As well as going up a version you should also consider how you might deal with failure and go down a version. Hopefully it wont happen but there could be some change made to your servers that means that what works on UAT doesn't work on production, so you release your approved version and it fails... you can always take the approach that you identify the bug, add some code, commit, test, deploy to production to fix it... or you could wrap some further tests around your automated release to production and if it fails those then it automatically rolls back.
CruiseControl.Net uses xml to configure the builds, TeamCity uses wizards, if you're aiming to avoid specialists in your team then the complexity of the xml configs can be something else to bear in mind.
First, a caveat: Scrum is a pretty rigorous methodology. I have worked for a couple of organisations that have tried to use Scrum, or Scrum-like approaches but neither of them really came close to using the full discipline in its entirety. From my experiences I am an Agile-enthusiast, but a (reluctant) Scrum-skeptic.
As I understand it, Scrum & other Agile methods have two main objectives:
The first (risk management) objective is achieved through iterative development; making mistakes and learning lessons quickly, allowing the team to build the understanding and the intellectual capability to reduce risk and move towards a reduced-risk solution with a low-risk "austere" solution already in the bag.
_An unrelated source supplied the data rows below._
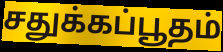
சதுக்கப்பூதம்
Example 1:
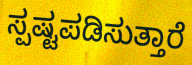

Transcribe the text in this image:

ಸ್ಪಷ್ಟಪಡಿಸುತ್ತಾರೆ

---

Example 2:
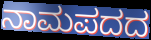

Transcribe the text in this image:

ನಾಮಪದದ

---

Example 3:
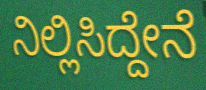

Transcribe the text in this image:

ನಿಲ್ಲಿಸಿದ್ದೇನೆ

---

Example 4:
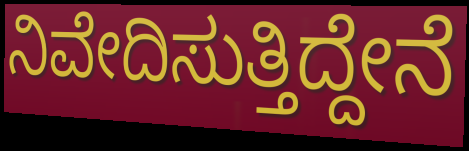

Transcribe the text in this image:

ನಿವೇದಿಸುತ್ತಿದ್ದೇನೆ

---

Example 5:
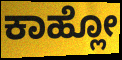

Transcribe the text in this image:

ಕಾಹ್ಲೋ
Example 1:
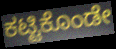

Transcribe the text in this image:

ಕಟ್ಟಿಕೊಂಡೇ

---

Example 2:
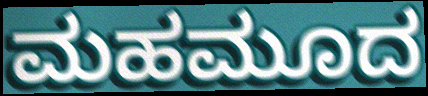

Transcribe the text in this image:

ಮಹಮೂದ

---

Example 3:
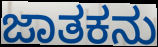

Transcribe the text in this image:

ಜಾತಕನು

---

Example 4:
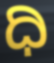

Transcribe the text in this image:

ಧಿ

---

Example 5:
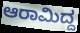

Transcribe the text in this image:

ಆರಾಮಿದ್ದ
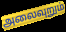
அலைவுறும்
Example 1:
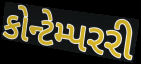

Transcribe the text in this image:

કોન્ટેમ્પરરી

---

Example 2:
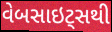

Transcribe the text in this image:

વેબસાઇટ્સથી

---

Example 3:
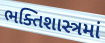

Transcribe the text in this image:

ભક્તિશાસ્ત્રમાં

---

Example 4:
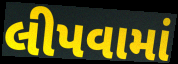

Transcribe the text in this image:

લીપવામાં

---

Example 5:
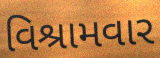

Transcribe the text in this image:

વિશ્રામવાર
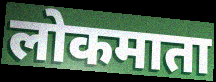
लोकमाता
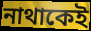
নাথাকেই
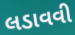
લડાવવી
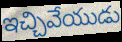
ఇచ్చివేయుడు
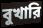
বুখারি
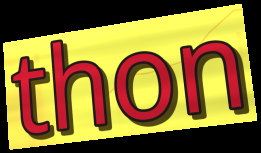
thon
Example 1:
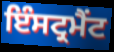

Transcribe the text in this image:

ਇੰਸਟ੍ਰਮੈਂਟ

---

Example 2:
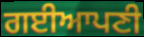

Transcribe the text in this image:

ਗਈਆਪਣੀ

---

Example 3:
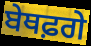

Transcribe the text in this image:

ਬੇਥਫ਼ਗੇ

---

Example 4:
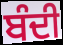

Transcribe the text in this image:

ਬੰਦੀ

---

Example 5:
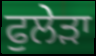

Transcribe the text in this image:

ਫੁਲੇੜਾ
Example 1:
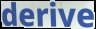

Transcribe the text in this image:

derive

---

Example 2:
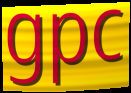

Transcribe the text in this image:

gpc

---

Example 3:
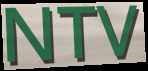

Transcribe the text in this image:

NTV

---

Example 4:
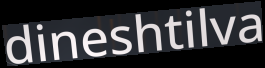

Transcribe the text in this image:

dineshtilva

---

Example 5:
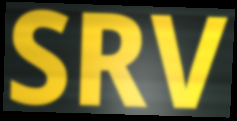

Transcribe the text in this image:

SRV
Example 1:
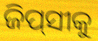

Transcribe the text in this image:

ଜିପ୍‌ସୀକୁ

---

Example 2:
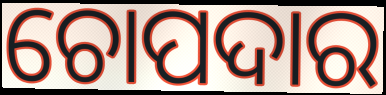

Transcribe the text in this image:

ଚୋପଦାର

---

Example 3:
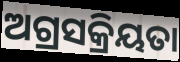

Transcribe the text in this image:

ଅଗ୍ରସକ୍ରିୟତା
Development Automation, including continuous integration, is the most critical factor in the success of this approach. Risk discovery & Lesson-learning must be fast, friction-free, and free of confounding social factors. (People learn MUCH faster when it is a machine that tells them they are wrong rather than another human - egos only get in the way of learning).
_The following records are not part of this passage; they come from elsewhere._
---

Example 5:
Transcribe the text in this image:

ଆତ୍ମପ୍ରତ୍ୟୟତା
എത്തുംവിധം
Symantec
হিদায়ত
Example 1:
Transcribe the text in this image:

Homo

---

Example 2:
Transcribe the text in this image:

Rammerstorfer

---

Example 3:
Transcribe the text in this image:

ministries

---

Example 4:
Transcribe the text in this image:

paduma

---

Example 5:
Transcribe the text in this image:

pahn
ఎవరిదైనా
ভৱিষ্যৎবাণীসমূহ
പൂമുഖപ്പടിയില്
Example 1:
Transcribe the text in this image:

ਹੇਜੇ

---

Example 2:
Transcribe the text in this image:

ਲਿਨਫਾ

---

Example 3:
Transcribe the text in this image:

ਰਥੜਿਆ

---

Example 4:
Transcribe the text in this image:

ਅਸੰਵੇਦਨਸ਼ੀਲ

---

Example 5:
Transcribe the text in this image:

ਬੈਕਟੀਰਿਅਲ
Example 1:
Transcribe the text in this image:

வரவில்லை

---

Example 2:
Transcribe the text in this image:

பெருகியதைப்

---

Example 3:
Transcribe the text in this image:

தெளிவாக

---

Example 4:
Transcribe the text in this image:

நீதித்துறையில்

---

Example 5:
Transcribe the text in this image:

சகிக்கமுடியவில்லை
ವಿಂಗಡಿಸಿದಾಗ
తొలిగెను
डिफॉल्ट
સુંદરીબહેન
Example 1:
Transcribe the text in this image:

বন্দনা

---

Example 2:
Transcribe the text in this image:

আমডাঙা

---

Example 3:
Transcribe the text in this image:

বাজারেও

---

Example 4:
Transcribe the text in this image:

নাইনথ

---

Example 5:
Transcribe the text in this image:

As you can probably tell - I am also a fan of test-driven development. :-)
The second objective has less to do with development automation, and more to do with Human Factors. It is harder to implement because it requires buy-in from the front end of the business, who are unlikely to see the need for the formality.
Development Automation can have a role here, in that automatically generated documentation and progress reports can be used to keep stakeholders outside of the development team continuously updated with progress, and information radiators showing build status and passing/failing test suites can be used to communicate progress on feature development, helping (hopefully) support the adoption of the Scrum communications process.
So, in summary:
The diagram that you used to illustrate your question only captures part of the process. If you wanted to study agile/scrum and CI, I would argue that it is important to consider the broader social and human-factors aspects of the process.
I must end by banging the same drum that I always do. If you are trying to implement an agile process in a real-world project, the best predictor of your chance of success is the level of automation that has been deployed; it reduces friction, increases velocity & paves the road to success.